I know it’s a big responsibility to sponsor the education of a child and it may be out of the reach for many who would really like to know how to help the children here. Don’t despair, our family is adopting an entire orphanage now that our adoption of Kira is finished, and there will be simple ways to help that will go very far. For example, I am bringing home many crafts that the women in the village of Kyengera have made. We are going to sell them so we can buy new mattresses for all the children in the orphanage, and blankets too. (a mattress here costs twenty dollars) I also hope each child has their own towel, tooth brush and shoes. It would even be excellent if they could wear something other than rags. When we get ourselves organized I hope you will be excited to participate in stocking these orphans with the basics of life. Adams and Alitia have promised that they are going to bring the women from the village to the orphanage and have them teach the children how to make the bead necklaces so that when we bring home crafts next time they will be made by the hands of the children themselves. Marvelous.

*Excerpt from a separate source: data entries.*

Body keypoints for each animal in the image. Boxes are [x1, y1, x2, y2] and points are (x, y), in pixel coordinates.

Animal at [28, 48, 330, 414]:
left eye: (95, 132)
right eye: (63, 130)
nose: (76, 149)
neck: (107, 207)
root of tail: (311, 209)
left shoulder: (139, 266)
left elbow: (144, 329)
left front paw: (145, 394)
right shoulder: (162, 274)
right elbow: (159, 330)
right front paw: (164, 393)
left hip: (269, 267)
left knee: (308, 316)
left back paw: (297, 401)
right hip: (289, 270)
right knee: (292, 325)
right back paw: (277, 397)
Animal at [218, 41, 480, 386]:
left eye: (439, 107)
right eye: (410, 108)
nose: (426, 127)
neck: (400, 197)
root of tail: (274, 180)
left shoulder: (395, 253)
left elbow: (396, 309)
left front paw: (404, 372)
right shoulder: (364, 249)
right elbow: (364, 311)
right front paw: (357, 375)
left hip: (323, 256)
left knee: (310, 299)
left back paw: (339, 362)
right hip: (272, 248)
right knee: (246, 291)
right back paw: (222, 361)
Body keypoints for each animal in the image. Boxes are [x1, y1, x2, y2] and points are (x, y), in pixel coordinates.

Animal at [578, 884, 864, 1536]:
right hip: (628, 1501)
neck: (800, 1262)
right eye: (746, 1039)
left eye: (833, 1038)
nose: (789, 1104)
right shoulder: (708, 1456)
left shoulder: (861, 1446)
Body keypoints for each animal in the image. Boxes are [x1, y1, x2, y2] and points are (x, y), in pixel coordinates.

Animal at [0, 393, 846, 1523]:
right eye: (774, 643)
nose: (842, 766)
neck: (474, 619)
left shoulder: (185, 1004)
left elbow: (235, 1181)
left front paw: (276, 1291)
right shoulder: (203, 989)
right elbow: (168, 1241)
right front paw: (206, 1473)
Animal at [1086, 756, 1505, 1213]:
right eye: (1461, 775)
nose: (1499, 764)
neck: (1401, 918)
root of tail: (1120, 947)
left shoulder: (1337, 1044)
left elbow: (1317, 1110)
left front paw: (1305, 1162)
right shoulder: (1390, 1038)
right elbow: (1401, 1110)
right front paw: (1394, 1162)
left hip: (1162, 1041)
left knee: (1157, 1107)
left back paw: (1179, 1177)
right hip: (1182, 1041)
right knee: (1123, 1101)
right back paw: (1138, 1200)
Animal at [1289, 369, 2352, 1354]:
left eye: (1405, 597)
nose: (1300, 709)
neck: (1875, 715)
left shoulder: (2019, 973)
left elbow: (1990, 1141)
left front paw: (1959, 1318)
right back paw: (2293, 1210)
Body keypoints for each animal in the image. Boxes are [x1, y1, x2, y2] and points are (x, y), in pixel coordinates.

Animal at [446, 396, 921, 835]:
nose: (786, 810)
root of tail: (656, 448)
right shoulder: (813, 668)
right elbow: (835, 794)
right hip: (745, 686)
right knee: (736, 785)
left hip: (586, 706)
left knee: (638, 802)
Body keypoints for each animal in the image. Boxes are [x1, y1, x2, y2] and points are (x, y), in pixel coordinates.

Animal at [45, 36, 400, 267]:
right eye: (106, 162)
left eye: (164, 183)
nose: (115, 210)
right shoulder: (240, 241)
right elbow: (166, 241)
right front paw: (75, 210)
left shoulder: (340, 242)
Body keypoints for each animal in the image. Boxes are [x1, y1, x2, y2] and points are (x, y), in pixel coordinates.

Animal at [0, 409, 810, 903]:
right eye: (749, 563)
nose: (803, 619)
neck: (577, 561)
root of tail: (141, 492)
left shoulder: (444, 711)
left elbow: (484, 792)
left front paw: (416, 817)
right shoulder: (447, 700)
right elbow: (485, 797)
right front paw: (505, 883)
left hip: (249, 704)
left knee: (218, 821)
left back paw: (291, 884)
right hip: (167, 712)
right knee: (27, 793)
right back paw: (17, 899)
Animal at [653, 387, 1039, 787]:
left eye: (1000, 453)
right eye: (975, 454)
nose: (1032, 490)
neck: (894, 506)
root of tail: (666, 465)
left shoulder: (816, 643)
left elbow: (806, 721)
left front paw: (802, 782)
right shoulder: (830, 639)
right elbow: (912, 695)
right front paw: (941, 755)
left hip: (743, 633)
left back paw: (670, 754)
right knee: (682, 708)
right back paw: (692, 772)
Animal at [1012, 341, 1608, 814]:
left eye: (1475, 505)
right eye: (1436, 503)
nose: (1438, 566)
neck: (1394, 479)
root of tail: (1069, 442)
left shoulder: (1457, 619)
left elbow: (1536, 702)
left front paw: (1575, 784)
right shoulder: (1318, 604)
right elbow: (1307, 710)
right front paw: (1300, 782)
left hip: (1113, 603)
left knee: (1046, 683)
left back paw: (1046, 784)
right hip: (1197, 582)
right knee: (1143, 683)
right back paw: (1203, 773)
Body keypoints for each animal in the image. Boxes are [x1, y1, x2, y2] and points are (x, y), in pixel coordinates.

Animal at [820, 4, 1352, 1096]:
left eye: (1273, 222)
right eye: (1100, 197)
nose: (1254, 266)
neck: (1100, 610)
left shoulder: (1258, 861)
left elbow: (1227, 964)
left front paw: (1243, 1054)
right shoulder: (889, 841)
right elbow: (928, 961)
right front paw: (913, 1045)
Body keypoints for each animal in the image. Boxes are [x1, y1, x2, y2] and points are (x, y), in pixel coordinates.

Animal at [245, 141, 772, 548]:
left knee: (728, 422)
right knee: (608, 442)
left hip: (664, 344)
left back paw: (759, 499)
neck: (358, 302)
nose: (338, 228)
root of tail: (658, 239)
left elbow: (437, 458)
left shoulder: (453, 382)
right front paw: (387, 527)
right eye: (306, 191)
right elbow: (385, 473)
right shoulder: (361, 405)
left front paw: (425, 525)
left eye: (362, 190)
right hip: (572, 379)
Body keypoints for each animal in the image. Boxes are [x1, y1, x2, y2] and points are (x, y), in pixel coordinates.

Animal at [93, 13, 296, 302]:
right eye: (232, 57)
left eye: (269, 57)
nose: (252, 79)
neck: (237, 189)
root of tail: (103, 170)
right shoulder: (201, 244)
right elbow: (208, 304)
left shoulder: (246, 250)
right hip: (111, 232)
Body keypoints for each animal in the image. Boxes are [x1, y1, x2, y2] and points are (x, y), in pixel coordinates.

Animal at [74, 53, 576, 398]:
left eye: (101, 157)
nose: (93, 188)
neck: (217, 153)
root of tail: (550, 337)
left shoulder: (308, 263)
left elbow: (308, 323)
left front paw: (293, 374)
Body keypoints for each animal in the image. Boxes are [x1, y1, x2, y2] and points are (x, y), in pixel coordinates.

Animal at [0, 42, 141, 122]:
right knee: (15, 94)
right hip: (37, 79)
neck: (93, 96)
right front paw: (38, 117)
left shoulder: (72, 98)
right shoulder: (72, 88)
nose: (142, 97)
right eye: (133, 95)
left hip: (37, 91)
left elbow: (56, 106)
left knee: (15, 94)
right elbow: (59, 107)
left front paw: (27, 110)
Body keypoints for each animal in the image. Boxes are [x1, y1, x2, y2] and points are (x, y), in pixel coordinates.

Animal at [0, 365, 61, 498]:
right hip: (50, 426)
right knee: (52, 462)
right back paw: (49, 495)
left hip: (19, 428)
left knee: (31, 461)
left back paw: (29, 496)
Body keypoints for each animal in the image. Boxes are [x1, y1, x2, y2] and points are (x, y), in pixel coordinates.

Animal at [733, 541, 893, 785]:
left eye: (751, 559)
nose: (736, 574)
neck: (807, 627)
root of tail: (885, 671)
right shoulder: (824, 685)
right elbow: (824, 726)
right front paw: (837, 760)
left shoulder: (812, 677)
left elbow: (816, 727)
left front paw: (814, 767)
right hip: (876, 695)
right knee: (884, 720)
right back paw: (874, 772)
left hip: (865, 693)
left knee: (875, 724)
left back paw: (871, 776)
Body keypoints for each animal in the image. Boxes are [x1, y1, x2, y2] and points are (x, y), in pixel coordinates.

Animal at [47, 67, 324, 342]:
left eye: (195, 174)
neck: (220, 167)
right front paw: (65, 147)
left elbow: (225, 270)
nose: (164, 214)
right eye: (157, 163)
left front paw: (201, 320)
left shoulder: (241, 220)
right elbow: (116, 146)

So I was able to meet four of the families and visit their homes. The moms were called by Rose to come to the school for a talk about their child not knowing they were receiving a sponsorship. We talked to them about their family, their struggles, and the reasons why it is impossible to pay for school. One woman sat in Rose’s office and sobbed her heart out because her husband walked out on her, she is a foreigner from Rwanda and she has no hope of educating her children. Rose was wonderful listening to her and counseling her sorrows. We walked to some of the homes so we could see how they live. Honestly, it broke my heart to hear their stories and see their living conditions. One of the homes is no bigger than a closet. When she rolls out the small mattress and sleeps with her two children tucked around her there is no room for anything else in the place. They do laundry work in exchange for food or sell coal. All of them have been abandoned by dead beat dads, or the fathers are dead without any notice to the family. In all cases none of the extended families have heard from the fathers. It is devastating to see the filth and hopelessness of their situation. At one visit there was a little three year old running around the street without any clothes on his bottom. He defecated twice outside the home of one of the mothers. She put a piece of cardboard over the mess and invited us into her home. I felt nauseous considering the lack of sanitation. It can feel overwhelming to be here and experience so much need and hurting everywhere I turn. I am only relieved knowing it is not me taking care of it; it is God working through me. And He can accomplish so much. I am simply willing to be used, and I don’t see any retirement from this job, ever. There wasn’t all despair in our visit though, because when we told the mothers we had a sponsor for their child to go to school their faces shined with joy and they shared a big smile they’d been hiding because of the embarrassment of having no teeth. It was deeply satisfying knowing that my blog was used as a tool to connect these children to a hope for their future with education. Thank You all for loving and caring.